Liz Garton Scanlon and Audrey Vernick

“Writing is a solitary occupation and one of its hazards is loneliness.” – Joyce Carol Oates

“The writing life is essentially one of solitary confinement.” – Will Self

“Writing is an antisocial act.” – Martha Grimes

Writing.

Solitary, lonely, antisocial – except for when it’s not.

Erin, Audrey and Liz at the Writing Barn

Most of us choose to write partly because we don’t mind (read: are desperate for) some alone time. But even antisocial writers wearing sweats and old socks know that sometimes, two heads are better than one.

A few years ago, we were agent-mates with a mutually gushy appreciation for each other.

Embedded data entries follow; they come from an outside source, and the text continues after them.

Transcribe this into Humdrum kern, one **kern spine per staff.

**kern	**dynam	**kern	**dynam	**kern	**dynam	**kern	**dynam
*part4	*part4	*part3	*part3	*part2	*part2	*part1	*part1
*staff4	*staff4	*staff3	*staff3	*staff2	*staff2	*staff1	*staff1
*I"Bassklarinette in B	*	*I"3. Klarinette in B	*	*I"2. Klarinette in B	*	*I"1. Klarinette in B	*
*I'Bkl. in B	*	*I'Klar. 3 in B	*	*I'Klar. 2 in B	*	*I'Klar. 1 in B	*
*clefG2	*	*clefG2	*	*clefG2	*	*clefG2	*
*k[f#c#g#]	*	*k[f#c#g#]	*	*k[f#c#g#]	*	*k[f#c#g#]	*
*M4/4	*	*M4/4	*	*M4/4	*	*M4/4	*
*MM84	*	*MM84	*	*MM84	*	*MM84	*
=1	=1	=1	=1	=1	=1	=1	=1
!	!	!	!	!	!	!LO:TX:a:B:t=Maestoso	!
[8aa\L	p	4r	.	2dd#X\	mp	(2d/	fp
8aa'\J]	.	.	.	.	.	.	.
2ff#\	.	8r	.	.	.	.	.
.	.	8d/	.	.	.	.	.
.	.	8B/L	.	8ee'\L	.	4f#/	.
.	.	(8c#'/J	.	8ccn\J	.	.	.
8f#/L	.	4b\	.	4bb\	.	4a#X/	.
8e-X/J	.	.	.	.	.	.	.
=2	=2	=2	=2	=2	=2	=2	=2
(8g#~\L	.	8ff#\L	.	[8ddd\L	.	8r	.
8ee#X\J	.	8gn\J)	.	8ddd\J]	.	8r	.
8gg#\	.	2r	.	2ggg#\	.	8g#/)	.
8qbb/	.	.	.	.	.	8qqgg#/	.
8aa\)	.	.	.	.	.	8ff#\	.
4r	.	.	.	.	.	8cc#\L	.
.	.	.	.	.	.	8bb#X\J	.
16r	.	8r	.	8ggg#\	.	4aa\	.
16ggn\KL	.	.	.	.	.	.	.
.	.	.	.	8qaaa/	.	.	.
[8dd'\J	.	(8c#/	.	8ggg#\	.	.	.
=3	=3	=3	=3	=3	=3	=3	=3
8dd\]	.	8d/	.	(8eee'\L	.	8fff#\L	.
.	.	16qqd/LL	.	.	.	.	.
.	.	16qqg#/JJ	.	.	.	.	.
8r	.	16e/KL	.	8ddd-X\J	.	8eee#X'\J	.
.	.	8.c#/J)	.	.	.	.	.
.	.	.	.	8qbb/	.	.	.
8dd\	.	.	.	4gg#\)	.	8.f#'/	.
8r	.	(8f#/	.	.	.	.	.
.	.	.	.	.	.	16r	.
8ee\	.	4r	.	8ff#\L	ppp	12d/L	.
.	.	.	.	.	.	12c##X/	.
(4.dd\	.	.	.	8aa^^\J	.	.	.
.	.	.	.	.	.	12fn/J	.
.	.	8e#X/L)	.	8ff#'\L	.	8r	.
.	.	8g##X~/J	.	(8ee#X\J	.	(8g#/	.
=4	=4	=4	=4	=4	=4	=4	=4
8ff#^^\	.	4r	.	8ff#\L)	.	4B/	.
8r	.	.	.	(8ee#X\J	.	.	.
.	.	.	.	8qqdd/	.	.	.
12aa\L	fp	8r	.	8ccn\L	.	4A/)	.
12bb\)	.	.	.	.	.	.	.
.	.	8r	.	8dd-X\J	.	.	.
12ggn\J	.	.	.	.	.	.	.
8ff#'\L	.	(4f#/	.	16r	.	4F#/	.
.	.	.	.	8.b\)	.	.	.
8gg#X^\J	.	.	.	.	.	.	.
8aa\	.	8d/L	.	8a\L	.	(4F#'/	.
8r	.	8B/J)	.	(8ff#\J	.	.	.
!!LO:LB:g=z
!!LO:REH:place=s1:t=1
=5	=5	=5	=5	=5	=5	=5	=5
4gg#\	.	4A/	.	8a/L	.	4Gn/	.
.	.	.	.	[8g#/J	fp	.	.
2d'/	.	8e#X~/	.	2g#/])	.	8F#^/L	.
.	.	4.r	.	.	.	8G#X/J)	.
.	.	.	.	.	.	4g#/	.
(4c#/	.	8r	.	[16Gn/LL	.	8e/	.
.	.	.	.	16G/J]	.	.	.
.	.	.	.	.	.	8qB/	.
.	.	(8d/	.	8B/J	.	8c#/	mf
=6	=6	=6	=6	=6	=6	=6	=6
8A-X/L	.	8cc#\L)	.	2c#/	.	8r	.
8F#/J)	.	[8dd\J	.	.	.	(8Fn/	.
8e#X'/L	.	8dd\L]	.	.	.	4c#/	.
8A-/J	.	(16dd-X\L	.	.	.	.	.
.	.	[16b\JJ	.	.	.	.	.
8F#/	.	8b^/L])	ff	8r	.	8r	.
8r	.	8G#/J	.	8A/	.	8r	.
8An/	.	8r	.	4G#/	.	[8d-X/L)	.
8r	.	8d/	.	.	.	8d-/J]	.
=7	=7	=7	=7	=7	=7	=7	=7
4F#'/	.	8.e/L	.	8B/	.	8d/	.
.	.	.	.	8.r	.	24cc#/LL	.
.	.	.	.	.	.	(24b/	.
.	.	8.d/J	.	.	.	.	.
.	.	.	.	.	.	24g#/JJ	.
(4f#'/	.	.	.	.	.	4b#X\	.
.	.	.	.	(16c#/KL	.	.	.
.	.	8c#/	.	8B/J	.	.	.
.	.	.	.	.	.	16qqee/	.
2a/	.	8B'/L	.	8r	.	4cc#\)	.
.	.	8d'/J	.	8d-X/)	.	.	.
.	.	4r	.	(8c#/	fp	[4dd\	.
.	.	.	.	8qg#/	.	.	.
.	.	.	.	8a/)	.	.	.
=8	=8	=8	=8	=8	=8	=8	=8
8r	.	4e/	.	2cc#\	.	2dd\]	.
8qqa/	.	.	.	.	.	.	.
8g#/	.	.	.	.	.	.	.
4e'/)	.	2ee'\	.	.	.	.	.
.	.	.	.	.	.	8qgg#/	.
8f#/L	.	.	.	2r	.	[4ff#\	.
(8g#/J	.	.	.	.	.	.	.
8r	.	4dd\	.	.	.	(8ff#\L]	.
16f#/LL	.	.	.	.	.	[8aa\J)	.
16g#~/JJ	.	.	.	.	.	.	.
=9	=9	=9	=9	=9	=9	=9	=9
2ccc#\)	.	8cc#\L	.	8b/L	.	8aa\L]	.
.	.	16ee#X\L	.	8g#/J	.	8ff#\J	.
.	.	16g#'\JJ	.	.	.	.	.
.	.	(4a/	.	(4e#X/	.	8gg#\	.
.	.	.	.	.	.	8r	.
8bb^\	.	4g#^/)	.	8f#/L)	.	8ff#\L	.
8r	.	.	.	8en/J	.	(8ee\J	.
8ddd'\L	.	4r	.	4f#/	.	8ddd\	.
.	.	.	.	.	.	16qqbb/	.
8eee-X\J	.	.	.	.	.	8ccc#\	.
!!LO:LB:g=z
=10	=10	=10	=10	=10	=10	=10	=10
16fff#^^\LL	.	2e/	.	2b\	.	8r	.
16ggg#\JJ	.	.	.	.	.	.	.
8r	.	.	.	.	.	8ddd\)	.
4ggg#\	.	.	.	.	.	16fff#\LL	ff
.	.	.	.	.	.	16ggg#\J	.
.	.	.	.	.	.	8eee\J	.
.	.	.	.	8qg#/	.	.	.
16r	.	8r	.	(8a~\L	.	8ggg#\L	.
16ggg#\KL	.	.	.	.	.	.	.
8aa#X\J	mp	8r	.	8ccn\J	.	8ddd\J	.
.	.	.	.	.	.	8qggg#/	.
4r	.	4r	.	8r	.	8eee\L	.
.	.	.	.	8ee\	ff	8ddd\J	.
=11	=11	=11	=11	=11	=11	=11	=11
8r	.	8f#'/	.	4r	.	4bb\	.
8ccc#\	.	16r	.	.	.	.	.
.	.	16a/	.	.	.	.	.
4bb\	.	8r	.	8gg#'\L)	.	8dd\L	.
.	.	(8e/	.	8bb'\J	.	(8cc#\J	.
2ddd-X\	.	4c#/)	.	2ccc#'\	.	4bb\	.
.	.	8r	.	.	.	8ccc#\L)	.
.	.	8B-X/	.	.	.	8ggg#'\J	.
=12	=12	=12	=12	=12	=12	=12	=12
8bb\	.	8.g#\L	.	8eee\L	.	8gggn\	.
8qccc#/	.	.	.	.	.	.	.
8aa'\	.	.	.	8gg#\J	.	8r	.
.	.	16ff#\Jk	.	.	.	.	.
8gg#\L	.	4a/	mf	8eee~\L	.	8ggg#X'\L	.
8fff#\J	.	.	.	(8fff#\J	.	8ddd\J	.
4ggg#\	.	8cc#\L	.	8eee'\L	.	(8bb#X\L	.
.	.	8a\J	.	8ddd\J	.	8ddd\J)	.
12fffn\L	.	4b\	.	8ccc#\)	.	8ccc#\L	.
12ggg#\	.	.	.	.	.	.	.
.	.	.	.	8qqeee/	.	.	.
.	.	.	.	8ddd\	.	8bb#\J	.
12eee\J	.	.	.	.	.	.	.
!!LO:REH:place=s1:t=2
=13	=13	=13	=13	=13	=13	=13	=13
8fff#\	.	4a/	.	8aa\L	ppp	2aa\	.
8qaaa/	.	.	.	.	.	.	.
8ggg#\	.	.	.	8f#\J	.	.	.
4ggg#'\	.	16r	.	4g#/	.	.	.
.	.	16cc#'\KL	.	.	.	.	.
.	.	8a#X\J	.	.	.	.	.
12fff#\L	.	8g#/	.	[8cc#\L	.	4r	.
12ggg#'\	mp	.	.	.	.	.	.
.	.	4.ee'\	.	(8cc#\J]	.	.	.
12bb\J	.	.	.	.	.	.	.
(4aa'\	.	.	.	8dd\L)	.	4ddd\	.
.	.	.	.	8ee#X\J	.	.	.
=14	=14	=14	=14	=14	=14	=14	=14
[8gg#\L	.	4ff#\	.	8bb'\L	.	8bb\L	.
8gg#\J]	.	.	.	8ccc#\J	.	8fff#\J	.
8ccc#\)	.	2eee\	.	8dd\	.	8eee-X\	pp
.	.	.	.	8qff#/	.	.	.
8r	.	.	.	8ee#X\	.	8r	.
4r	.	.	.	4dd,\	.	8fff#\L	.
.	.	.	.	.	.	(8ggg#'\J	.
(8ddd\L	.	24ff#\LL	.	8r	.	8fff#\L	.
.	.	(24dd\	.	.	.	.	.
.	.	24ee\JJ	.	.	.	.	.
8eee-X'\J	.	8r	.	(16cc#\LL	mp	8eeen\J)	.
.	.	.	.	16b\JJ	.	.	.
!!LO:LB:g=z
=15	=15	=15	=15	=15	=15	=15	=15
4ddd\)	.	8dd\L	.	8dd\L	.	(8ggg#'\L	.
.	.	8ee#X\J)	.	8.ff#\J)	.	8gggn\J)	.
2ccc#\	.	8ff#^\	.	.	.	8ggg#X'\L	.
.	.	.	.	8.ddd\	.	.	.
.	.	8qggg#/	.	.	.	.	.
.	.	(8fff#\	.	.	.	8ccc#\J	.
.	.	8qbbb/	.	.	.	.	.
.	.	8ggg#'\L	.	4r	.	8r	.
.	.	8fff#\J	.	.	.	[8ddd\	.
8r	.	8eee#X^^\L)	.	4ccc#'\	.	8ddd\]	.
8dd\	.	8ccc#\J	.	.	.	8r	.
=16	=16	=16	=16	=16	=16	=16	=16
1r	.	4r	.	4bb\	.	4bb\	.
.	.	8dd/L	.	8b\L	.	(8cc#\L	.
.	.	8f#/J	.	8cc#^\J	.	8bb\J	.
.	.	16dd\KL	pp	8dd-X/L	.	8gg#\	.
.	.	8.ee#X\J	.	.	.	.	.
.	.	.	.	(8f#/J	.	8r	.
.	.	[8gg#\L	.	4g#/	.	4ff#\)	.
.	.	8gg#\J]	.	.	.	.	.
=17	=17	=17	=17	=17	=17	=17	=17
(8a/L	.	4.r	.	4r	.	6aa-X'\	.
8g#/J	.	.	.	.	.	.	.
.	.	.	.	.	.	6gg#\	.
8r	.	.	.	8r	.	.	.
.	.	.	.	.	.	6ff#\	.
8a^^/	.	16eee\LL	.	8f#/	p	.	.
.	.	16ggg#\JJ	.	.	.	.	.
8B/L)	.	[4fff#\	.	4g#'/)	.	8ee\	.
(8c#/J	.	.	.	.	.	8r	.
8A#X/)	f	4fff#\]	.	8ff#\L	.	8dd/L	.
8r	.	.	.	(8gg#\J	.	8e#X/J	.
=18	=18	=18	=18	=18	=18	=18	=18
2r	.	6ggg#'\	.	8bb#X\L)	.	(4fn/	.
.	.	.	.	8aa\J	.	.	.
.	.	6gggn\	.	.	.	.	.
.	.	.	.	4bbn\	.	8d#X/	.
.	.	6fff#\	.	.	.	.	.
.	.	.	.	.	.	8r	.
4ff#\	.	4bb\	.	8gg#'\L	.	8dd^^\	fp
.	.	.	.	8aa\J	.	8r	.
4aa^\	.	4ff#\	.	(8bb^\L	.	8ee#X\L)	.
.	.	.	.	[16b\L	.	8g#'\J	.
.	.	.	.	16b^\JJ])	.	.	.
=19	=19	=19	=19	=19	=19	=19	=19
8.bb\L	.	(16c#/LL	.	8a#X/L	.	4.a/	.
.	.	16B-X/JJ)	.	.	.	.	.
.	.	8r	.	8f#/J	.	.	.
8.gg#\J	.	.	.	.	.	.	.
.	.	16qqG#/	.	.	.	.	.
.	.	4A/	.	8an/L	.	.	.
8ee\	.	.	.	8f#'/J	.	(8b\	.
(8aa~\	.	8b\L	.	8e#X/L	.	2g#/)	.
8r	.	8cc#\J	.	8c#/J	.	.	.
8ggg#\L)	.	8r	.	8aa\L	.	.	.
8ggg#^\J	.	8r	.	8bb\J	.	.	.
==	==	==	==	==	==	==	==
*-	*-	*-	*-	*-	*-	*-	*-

Before long, we became accountability and commiseration partners. Then one day, our agent (Erin Murphy) said something about the two of us having a book baby together, and we were off to the races.

A lot of collaborators are married folks who write together over the kitchen table. Our method is more platonic and long distance. Wondering how that works?

Well… here are a few FAQs!

Do we use Google Docs? We do not.
Do we use the edit mode in Word? We do not.
Do we hash out each and every change over the phone? Nope. We don’t do that either.

This is what we do do:

We know for sure Matt did all the illustrations

One of us gets a brilliant idea and tosses it out to the other over email. It’s generally received with great enthusiasm because we’re game like that. Next comes maybe a title and a few lines in a Word doc – a beginning. And from then on, we’ve both got full-on freedom to make of the manuscript what we will. We take turns adding, omitting, and rearranging lines and phrases – without permission, explanation or conversation.

It’s kind of mad-cap. It’s kind of brutal. It’s kind of fun and insanely liberating.

Several days or weeks later, twelve or twenty-two drafts later, we have this shiny new thing that is neither hers nor mine, but ours.

And here’s one of the great and unexpected results of this practice: Somehow, we both find it easier to love that final product – maybe because we’re a little less hard on each other than we are on our own solo selves, maybe because someone else did half the work, or maybe just because we had such a good time all the way along.

Even still, lots of our originally brilliant ideas end up on the cutting room floor. Which is why we’re particularly tickled to be celebrating the debut of Bob, Not Bob (Disney-Hyperion, 2017), illustrated by Matthew Cordell today. (Dear Substitute, illustrated by Chris Raschka, follows next year, also from Disney-Hyperion).

Now, who wrote what bits of those books – or what bits of this post? We wish we could stay to reveal that but we’ve got to back to our solitary, antisocial efforts now.

Thanks for having us!

Cynsational Notes


Bob, Not Bob received a starred review from Publishers’ Weekly. Peek: “Scanlon and Vernick
understand the way that being sick makes kids need comfort that they don’t usually need, how it makes them unrecognizable even to themselves, and the comfort a mother’s presence brings. Every page offers a giggle.”

Liz Garton Scanlon is the author of numerous beloved books for young people, including the highly-acclaimed, Caldecott-honored picture book All the World (Simon & Schuster, 2009), illustrated by Marla Frazee, and her debut novel for middle grade readers, The Great Good Summer (Simon & Schuster, 2015). She is a poet, teacher, and presenter at schools, libraries and conferences and a faculty member at Vermont College of Fine Arts. She grew up in Colorado and Wisconsin, and now lives with her husband and two daughters in Austin, Texas.

Audrey Vernick is the author of books for young readers, including the award-winning Brothers at Bat: The True Story of an Amazing All-Brother Baseball Team (Clarion, 2012), illustrated by Steven Salerno and the acclaimed novels Two Naomis (Balzer + Bray, 2016), co-authored by Olugbemisola Rhuday-Perkovich, Screaming at the Ump (Clarion, 2014) and Water Balloon (Clarion, 2011). She has also published more than a dozen picture books and speaks at conferences and elementary schools around the country. She lives near the ocean in New Jersey with her family.